◆ Problem
Look through the records, and wherever the string "feDisplacementMap" turns up, copy out that line.

(Stored data)

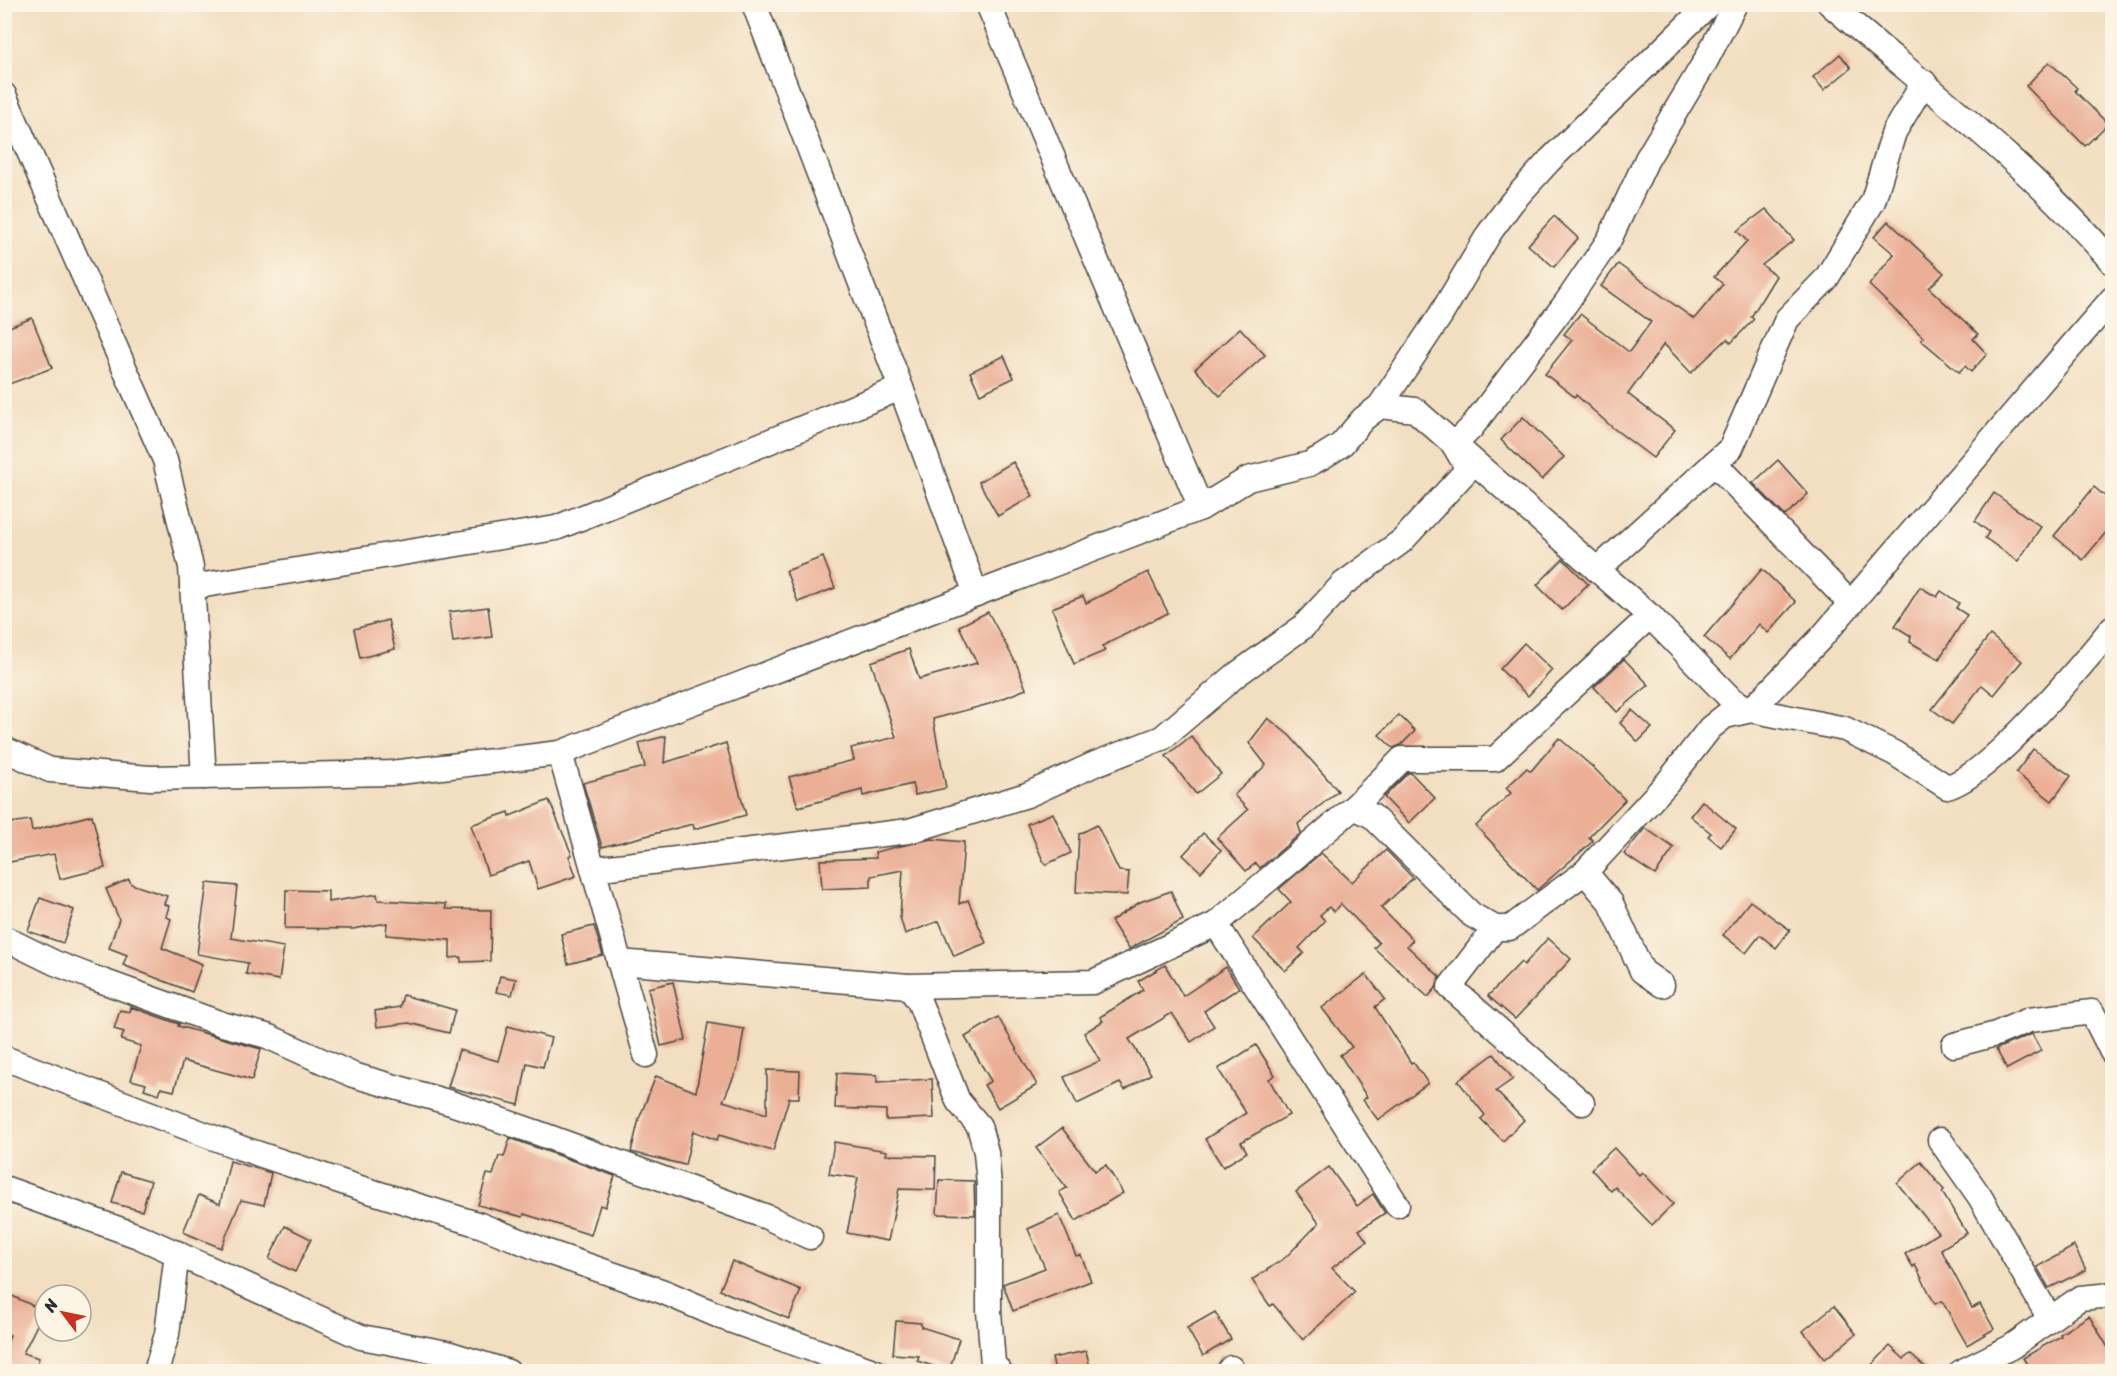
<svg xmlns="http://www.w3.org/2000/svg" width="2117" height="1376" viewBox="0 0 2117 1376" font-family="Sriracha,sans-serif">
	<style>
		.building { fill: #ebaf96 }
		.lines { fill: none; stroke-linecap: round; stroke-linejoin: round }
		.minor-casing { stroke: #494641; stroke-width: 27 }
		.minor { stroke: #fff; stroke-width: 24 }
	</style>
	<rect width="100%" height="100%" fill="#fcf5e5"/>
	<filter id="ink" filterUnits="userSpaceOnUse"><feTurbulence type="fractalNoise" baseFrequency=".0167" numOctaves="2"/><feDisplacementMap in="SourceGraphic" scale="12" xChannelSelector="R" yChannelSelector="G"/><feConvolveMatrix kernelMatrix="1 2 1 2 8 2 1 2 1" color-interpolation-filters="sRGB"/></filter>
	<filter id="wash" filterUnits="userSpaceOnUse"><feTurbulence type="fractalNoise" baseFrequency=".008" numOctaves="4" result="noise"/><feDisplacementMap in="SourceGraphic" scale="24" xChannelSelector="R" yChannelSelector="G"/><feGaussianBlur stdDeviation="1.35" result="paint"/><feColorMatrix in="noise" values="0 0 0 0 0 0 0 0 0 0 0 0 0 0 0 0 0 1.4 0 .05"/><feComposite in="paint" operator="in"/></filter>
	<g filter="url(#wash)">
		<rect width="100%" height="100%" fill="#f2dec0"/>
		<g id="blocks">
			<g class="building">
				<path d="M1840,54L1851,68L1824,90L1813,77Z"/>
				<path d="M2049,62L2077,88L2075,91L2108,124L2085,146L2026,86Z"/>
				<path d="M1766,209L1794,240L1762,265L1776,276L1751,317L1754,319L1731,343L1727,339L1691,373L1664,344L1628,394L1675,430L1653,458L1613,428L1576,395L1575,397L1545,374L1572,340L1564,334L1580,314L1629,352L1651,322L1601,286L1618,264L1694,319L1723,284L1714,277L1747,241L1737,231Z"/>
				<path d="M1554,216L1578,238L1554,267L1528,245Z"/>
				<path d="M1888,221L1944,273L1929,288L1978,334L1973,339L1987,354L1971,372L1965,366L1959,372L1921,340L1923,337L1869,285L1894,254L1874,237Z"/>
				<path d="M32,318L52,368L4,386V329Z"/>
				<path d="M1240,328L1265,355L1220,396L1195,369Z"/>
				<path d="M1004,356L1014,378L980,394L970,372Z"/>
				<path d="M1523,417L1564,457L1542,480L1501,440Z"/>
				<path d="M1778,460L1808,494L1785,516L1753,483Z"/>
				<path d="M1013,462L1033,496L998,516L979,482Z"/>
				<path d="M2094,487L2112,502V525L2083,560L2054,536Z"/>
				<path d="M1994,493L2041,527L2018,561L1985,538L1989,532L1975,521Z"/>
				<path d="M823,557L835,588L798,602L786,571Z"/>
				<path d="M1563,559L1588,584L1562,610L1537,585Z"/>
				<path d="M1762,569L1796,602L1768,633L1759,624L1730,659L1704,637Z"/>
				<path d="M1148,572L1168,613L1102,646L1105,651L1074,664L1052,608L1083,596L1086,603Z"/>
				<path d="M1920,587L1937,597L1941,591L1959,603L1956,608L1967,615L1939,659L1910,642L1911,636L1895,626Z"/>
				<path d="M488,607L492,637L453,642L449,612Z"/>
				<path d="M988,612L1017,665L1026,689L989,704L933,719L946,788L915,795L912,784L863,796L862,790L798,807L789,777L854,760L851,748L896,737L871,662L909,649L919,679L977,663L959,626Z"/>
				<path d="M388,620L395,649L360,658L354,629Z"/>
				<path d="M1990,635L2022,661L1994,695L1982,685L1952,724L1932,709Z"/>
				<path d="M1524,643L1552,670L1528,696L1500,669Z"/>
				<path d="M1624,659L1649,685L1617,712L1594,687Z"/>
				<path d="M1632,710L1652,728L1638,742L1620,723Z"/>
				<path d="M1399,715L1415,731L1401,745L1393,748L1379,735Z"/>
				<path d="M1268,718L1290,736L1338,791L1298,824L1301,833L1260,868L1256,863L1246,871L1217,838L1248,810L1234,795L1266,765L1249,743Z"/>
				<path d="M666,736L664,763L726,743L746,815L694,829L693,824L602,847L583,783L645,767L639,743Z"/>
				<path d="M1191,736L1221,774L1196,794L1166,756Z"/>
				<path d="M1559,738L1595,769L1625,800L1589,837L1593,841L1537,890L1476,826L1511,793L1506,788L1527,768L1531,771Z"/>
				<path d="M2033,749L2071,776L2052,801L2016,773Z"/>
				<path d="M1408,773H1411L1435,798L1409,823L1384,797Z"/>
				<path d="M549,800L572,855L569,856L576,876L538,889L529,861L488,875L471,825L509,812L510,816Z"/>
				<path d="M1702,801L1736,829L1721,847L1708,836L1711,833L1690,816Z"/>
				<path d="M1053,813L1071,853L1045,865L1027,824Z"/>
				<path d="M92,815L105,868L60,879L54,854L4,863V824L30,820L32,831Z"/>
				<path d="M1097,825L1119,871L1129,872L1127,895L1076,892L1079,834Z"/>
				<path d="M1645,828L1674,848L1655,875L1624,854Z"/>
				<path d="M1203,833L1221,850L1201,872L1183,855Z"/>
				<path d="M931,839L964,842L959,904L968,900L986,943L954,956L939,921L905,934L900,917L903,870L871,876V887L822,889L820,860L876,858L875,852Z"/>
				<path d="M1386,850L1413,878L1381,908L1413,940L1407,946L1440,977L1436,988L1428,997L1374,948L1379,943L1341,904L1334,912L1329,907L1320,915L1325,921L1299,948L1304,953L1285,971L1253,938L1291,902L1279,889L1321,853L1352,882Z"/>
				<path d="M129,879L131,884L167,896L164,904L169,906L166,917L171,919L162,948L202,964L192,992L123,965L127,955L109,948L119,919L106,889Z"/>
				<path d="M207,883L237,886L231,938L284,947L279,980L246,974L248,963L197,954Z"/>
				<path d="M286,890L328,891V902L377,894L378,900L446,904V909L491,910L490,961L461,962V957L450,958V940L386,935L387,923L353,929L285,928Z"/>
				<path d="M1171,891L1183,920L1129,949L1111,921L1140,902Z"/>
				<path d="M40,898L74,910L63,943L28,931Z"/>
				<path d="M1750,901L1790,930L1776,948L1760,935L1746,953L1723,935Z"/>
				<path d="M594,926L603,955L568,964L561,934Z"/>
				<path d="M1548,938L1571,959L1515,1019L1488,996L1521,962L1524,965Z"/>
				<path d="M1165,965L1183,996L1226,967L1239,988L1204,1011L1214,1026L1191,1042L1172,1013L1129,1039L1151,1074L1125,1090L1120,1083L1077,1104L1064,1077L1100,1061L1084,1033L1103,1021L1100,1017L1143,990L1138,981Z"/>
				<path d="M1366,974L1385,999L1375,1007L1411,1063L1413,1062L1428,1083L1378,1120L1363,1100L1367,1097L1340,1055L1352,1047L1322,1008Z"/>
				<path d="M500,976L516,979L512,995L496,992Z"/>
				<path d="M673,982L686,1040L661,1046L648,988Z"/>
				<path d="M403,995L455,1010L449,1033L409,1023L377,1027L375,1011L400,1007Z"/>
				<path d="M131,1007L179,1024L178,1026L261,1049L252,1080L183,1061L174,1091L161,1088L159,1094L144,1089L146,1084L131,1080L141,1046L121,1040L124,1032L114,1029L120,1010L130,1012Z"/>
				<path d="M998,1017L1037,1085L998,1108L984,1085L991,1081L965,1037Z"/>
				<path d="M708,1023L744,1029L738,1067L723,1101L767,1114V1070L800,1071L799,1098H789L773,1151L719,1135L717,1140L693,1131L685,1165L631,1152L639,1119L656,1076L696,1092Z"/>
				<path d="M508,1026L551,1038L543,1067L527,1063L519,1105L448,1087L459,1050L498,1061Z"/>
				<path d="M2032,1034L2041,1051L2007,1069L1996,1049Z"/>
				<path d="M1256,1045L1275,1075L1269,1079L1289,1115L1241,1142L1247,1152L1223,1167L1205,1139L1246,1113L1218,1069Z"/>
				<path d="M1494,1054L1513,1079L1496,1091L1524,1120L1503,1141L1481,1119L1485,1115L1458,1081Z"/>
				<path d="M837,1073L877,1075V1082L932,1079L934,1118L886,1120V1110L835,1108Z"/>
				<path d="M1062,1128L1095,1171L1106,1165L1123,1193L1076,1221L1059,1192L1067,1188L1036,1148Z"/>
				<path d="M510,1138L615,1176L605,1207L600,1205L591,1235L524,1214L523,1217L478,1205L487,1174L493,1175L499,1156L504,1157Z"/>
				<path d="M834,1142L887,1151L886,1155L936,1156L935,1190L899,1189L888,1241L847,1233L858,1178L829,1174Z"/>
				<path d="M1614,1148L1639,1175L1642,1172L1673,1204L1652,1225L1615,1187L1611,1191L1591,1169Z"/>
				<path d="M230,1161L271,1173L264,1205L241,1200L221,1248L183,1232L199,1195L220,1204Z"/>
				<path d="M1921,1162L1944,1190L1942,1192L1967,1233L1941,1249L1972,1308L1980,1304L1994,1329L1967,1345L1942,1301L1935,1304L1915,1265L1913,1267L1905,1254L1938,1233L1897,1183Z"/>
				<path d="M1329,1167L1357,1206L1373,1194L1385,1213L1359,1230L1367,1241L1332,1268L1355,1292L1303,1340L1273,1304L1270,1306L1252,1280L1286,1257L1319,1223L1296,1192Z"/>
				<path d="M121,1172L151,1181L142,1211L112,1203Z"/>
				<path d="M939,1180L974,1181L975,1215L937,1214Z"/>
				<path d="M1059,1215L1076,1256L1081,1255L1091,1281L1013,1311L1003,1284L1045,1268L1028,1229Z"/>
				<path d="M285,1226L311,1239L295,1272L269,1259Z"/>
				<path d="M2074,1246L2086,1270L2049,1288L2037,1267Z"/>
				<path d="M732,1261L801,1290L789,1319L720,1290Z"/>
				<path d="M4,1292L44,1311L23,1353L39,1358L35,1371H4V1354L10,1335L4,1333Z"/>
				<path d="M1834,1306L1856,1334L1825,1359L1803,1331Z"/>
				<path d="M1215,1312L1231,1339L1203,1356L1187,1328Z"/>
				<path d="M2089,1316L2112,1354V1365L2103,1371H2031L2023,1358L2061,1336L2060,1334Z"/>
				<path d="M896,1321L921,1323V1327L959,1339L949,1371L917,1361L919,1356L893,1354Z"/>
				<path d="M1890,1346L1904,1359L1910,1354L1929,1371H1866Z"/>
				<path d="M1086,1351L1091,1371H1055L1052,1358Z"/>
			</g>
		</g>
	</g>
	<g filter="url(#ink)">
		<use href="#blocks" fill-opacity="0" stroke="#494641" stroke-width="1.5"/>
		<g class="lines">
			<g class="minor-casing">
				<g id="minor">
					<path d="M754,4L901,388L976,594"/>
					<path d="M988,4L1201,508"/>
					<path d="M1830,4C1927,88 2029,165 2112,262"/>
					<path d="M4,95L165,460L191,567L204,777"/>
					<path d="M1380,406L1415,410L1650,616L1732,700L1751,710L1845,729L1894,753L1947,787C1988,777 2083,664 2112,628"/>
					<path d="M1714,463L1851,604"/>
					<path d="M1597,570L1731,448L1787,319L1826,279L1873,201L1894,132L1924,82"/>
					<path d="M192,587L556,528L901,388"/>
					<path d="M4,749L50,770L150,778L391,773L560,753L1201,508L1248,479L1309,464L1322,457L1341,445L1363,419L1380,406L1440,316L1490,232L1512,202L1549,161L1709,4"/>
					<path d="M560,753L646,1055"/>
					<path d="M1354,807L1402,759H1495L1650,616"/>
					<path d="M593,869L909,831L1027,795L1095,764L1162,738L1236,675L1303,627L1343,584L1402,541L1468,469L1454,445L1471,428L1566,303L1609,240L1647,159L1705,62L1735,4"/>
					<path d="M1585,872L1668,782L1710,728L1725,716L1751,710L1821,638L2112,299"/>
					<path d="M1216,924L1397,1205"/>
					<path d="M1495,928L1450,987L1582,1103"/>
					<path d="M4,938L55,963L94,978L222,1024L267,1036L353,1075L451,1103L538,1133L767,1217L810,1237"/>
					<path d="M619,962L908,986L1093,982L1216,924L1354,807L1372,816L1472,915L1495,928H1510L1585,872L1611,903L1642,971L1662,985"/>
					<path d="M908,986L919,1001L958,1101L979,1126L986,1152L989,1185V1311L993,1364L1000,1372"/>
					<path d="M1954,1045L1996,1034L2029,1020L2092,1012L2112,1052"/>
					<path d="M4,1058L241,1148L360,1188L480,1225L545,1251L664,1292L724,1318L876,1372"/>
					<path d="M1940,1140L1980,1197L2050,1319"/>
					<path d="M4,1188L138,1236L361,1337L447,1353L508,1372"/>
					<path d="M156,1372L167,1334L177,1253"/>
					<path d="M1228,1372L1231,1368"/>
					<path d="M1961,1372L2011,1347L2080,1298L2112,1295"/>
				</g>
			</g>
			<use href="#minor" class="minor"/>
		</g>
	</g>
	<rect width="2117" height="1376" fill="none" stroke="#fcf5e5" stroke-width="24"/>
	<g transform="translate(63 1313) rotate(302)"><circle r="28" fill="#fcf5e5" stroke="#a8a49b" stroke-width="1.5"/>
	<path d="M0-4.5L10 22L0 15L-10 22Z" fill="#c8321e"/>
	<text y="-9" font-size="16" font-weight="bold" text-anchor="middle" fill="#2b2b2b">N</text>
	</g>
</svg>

◆ Output for this exercise
	<filter id="ink" filterUnits="userSpaceOnUse"><feTurbulence type="fractalNoise" baseFrequency=".0167" numOctaves="2"/><feDisplacementMap in="SourceGraphic" scale="12" xChannelSelector="R" yChannelSelector="G"/><feConvolveMatrix kernelMatrix="1 2 1 2 8 2 1 2 1" color-interpolation-filters="sRGB"/></filter>
	<filter id="wash" filterUnits="userSpaceOnUse"><feTurbulence type="fractalNoise" baseFrequency=".008" numOctaves="4" result="noise"/><feDisplacementMap in="SourceGraphic" scale="24" xChannelSelector="R" yChannelSelector="G"/><feGaussianBlur stdDeviation="1.35" result="paint"/><feColorMatrix in="noise" values="0 0 0 0 0 0 0 0 0 0 0 0 0 0 0 0 0 1.4 0 .05"/><feComposite in="paint" operator="in"/></filter>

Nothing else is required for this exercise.